For all his pain and no matter how angry he was with her, she knew he would never truly harm her. And so, she slowly approached him.
He tensed when she placed her hand on his shoulder as she came to stand beside him.
The moonlight shifted over the windows, painting them in soft hues.
Diamond patterns of lapis blue and lilac caressed the side of his face, so broken and tormented, as he stared into her eyes.
Reaching forward, she wiped away his tears, unable to hold back her own.
Before she could speak, he said, “I cannot lose you. Not you. Hate me, curse me, do whatever you want to me, but do not make me bear the weight of losing you, Anya. If anything were to happen to you...I do not think you truly understand what it is that I feel for you.”
And while he hadn’t touched her, hadn’t given himself the privilege to do such a thing, his eyes consumed her. Greedy and unrepenting.

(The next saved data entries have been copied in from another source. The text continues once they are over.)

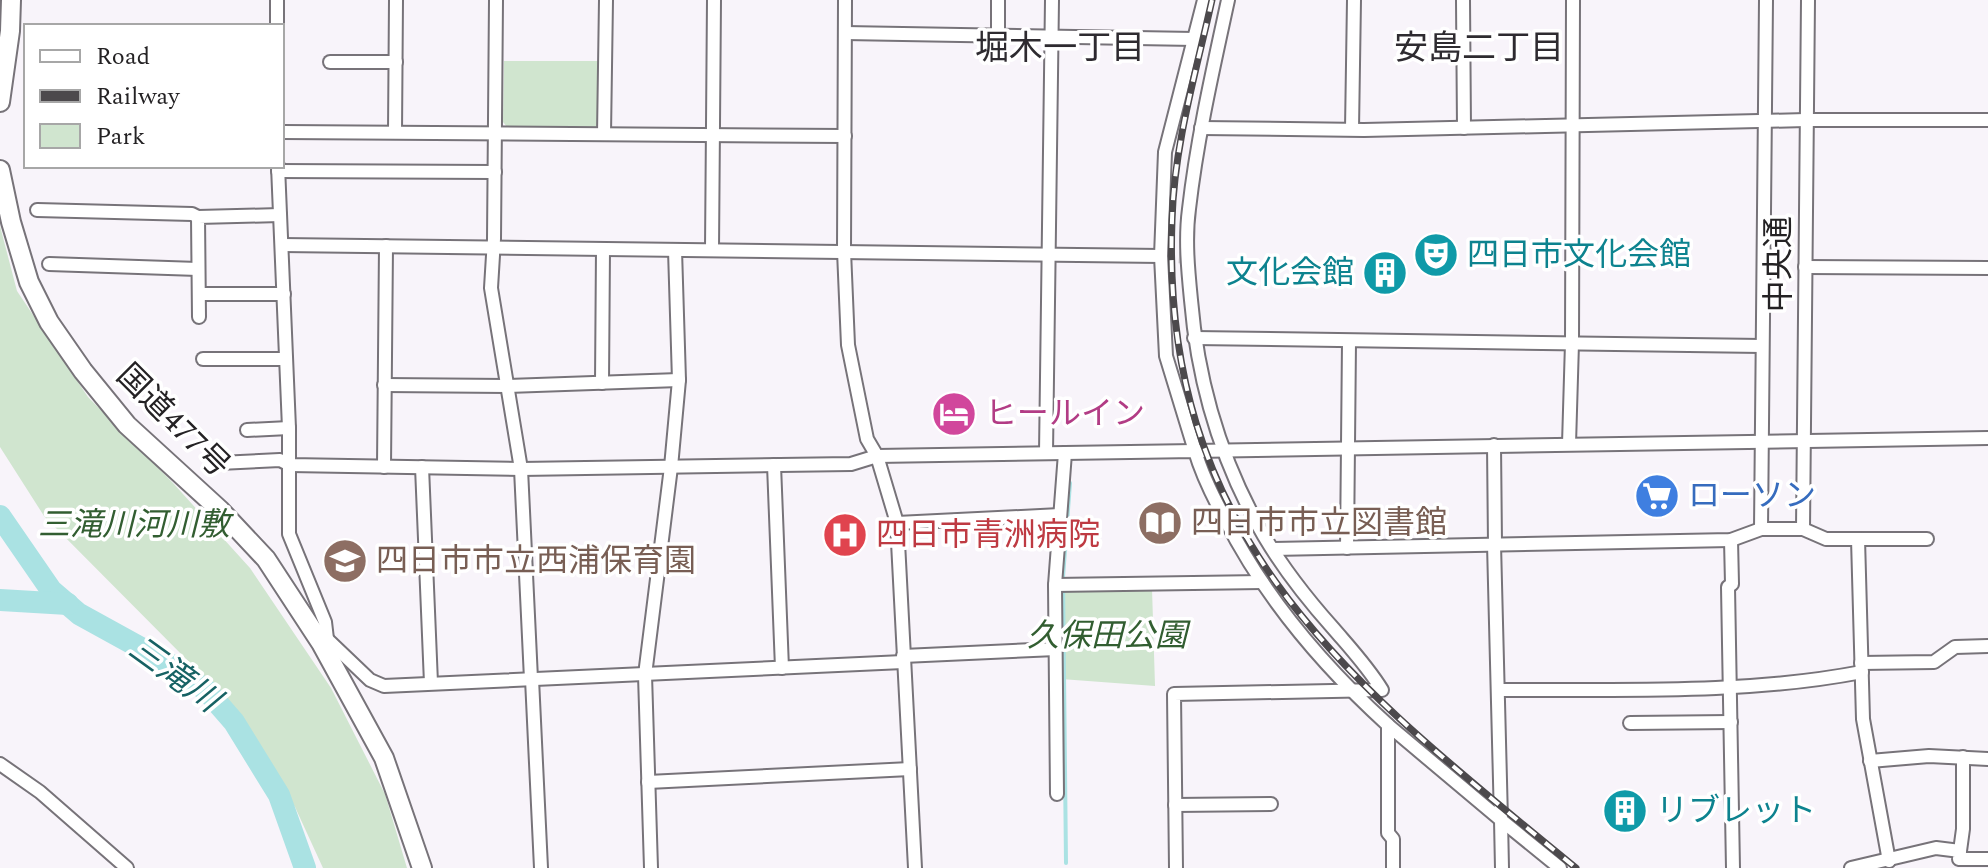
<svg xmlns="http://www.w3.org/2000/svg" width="1988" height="868" font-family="Spectral,'Noto Sans JP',serif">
  <rect width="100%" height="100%" fill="#f8f4fa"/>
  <g fill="#d0e5cf">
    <polygon points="504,61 599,61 598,124 594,129 507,127 503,122"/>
    <polygon points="0,226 17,291 88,397 173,483 250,568 331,688 385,794 407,868 323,868 295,807 198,671 44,516 0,447"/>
    <polygon points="1066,588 1152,588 1155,686 1061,679 1060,591"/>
  </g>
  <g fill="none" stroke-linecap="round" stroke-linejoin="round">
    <polyline stroke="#aae2e3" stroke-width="4" points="1066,863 1063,577 1070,483"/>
    <g stroke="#aae2e3" stroke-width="22">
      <polyline points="0,516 51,590 79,614 168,663 207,691 234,722 279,795 305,868"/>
      <polyline points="0,600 68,604"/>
    </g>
    <polyline stroke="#cecacf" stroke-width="12" stroke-dasharray="12 6" stroke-linecap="butt" points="1161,256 1187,258"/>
    <g stroke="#777379" stroke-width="16">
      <g id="minor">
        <polyline points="277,0 277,26"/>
        <polyline points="496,0 494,239 491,288 521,469 531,679"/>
        <polyline points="845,0 844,251 848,345 867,439 877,456 897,523 915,868"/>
        <polyline points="1204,0 1165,152 1161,256 1166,356 1195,451 1988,438"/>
        <polyline points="1463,0 1464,128"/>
        <polyline points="845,33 1195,39"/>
        <polyline points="998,36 998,0"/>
        <polyline points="330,62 396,62"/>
        <polyline points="1201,128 1364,130 1806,120 1988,120"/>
        <polyline points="1352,129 1354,0"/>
        <polyline points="282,132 845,136"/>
        <polyline points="395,132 396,0"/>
        <polyline points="604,134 606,0"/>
        <polyline points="278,166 289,428 289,534 325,622 327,639 321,643"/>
        <polyline points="278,171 495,172"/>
        <polyline points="37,210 192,214 198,217"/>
        <polyline points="282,245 1161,256"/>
        <polyline points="712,249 714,0"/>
        <polyline points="49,264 198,269"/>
        <polyline points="1805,267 1988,268"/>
        <polyline points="199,294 284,294"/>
        <polyline points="199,317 198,217 280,215"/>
        <polyline points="1194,338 1762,346"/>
        <polyline points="203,359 286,359"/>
        <polyline points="602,383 603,249"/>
        <polyline points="384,385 507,386 679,380"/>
        <polyline points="247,430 289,428"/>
        <polyline points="1569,444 1572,343 1573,0"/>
        <polyline points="1494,445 1495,544"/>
        <polyline points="1046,453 1052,0"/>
        <path d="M219,463L280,460L290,465L521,469L851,464L877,456L1195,451C1202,475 1213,497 1225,519C1265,598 1322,665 1388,725"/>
        <polyline points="774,465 782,668"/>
        <polyline points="384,467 386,246"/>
        <polyline points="422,467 431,683"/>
        <polyline points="897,523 1060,515"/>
        <polyline points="1761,529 1766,0"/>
        <polyline points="1803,529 1808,0"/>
        <polyline points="1858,539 1927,539"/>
        <polyline points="1731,540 1732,584 1728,587 1733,868"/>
        <polyline points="1494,544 1501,820 1560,868"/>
        <polyline points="1347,548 1349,342"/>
        <polyline points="1273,549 1731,540 1761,529 1803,529 1826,539 1858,539 1863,719 1889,861"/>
        <polyline points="1055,585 1262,582"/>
        <polyline points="327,639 370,680 384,686 903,662"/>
        <polyline points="903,656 1056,649"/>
        <polyline points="1861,663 1934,662 1955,647 1988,646"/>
        <polyline points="532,679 541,868"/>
        <path d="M1498,690C1619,689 1742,695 1862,672"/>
        <polyline points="1630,723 1731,722"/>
        <polyline points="1870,761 1929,756 1988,759"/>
        <polyline points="0,764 40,792 127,868"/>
        <polyline points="648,782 910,769"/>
        <polyline points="1057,794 1055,585 1065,453"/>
        <polyline points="1175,805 1271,804"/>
        <polyline points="1960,851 1963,829 1963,757"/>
        <polyline points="651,868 645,675 671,467 679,380 675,250"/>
        <path d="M1176,868L1174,694L1382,690C1368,667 1351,649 1333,628C1308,600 1283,568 1264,536C1221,462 1198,384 1191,300C1188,270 1185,239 1189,209C1197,139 1213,69 1228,0"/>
        <polyline points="1393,868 1393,839 1388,833 1388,725 1501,820 1502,868"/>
        <polyline points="1851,868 1936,848 1960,851 1959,859 1988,859"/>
      </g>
    </g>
    <g stroke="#777379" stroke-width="22">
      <g id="highway">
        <polyline points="0,102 10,31 11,0"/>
        <polyline points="0,170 11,222 29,282 49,322 83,371 127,425 220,510 266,559 321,643 384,758 422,868"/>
      </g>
    </g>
    <use href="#minor" stroke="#fff" stroke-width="12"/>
    <use href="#highway" stroke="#fff" stroke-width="18"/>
    <g stroke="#4c494c" stroke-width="7">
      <path id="rail" d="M1212,0C1196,72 1174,146 1172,220C1160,541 1352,684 1576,868"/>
    </g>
    <use href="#rail" stroke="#fff" stroke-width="4" stroke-dasharray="12" stroke-linecap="butt"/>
  </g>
  <defs>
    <g id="theatre-disc" transform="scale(2.3)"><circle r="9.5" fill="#0f9aa8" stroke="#fff"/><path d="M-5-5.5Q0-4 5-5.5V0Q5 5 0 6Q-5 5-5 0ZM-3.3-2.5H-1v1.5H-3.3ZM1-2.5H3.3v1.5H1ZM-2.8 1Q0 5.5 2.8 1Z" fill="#fff"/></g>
    <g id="building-disc" transform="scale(2.3)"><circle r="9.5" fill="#0f9aa8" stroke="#fff"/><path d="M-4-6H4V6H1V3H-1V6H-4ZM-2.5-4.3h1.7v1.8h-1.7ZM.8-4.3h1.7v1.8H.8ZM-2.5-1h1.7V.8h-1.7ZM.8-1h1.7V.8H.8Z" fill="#fff"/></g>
    <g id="hotel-disc" transform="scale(2.3)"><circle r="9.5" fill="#d1479c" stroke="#fff"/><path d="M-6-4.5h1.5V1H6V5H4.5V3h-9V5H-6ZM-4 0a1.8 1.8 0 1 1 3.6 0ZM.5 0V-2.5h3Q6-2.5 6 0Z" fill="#fff"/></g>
    <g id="supermarket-disc" transform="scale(2.3)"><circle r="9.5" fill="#3f7fe0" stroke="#fff"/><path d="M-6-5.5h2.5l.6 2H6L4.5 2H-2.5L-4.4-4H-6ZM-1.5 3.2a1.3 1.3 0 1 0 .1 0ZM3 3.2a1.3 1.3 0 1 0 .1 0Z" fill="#fff"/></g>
    <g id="library-disc" transform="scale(2.3)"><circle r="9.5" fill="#8d6e63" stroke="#fff"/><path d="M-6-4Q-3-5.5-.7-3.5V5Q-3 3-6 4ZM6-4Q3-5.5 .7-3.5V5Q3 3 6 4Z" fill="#fff"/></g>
    <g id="hospital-disc" transform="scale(2.3)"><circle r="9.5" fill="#e0444e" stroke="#fff"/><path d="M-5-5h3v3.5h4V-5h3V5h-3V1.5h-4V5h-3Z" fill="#fff"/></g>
    <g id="school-disc" transform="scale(2.3)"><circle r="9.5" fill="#8d6e63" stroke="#fff"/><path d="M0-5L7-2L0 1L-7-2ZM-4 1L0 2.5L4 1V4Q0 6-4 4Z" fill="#fff"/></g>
  </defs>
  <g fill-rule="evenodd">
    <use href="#theatre-disc" x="1436" y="255"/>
    <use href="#building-disc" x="1385" y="273"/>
    <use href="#hotel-disc" x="954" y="414"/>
    <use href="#supermarket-disc" x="1657" y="496"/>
    <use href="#library-disc" x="1160" y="523"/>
    <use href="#hospital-disc" x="845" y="535"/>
    <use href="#school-disc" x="345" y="561"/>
    <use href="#building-disc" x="1625" y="811"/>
  </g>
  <g text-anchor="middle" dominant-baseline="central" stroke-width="7" stroke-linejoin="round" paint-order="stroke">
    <g font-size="32" fill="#0d838f" stroke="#fff" text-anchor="start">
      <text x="1467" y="255">四日市文化会館</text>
      <text x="1354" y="273" text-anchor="end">文化会館</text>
      <text x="1656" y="811">リブレット</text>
    </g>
    <g font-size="32" fill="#242224" stroke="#fff">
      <text transform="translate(1779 264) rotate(-90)">中央通</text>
      <text transform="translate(173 421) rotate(45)">国道477号</text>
    </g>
    <g font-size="32" fill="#b23c85" stroke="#fff" text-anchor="start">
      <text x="985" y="414">ヒールイン</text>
    </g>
    <g font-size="32" fill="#366cbe" stroke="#fff" text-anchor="start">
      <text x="1688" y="496">ローソン</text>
    </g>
    <g font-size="32" fill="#785e54" stroke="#fff" text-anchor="start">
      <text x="1191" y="523">四日市市立図書館</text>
      <text x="376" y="561">四日市市立西浦保育園</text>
    </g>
    <g font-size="32" font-style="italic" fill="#325e31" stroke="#fff">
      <text x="134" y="525">三滝川河川敷</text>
      <text x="1107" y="636">久保田公園</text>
    </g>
    <g font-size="32" fill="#be3a42" stroke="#fff" text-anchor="start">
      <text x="876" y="535">四日市青洲病院</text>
    </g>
    <g font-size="34" fill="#2e2b30" stroke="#fff">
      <text x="1060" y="49">堀木一丁目</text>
      <text x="1479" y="49">安島二丁目</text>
    </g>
    <g font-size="34" font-style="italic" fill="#176264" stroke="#fff">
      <text transform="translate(174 675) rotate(36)">三滝川</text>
    </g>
  </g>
  <rect x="24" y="24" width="260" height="144" fill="#ffffff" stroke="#a7a7a7" stroke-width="2"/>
  <rect x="40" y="50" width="40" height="12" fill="#ffffff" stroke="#a7a7a7" stroke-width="2"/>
  <text x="96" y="64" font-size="24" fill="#242224">Road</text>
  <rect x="40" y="90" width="40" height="12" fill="#4c494c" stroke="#a7a7a7" stroke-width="2"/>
  <text x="96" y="104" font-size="24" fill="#242224">Railway</text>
  <rect x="40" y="124" width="40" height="24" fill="#d0e5cf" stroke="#a7a7a7" stroke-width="2"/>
  <text x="96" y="144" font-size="24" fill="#242224">Park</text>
</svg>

His voice echoed like a phantom destined to haunt her when he murmured, “Time…what a cruel, twisted game it’s entangled us in. And what a mockery it’s made of me for wanting more of it.”
Reaching for his hands, she brought them up between them and he watched as she pulled his gloves off and placed them upon the altar.
“We have time now,” she whispered to him. That gesture alone, shredding away any traces of the Watchman, seemed to be his undoing. Snapping the final thread of restraint that he had tethered himself to. His hands cupped her face, his touch finally his once more as he pulled her close.
His breath caressed her lips, holding her a mere inch away as he watched her. His eyes flickered down to her lips then back up to her face, taking in every detail. The same way she had within the comfort of his room, their own carved out piece of the world. How she longed to return there once more.
“I’m sorry. For everything.” Anelize slid her hands up his chest as she closed the distance between them, finally placing a gentle lingering kiss.
When she made to pull away, he tightened his hold and deepened it.
Searing her with his lips, his tongue, his every breath.
Prolonging the touch as if it would be their last.
And maybe it would be.
It wasn’t long before they wandered back to the castle where neither of them spoke as Aeric escorted her back to her room, only stopping once they reached the hall.
She sent Aeric one final glance over her shoulder as he remained stoic, nodding once as if granting her permission to leave his side. The wicked captain and the insignificant apothecary who would never be anything more than that.
And perhaps, they were all wicked and cruel. Perhaps, it was all they were deemed worthy of. Be it by saints or kings. They were, after all, products of their makers. Why should they bother striving for more? Why should she?
As she strode away, leaving him behind to watch her, perhaps, being wicked was all she could afford to be. For all their sakes.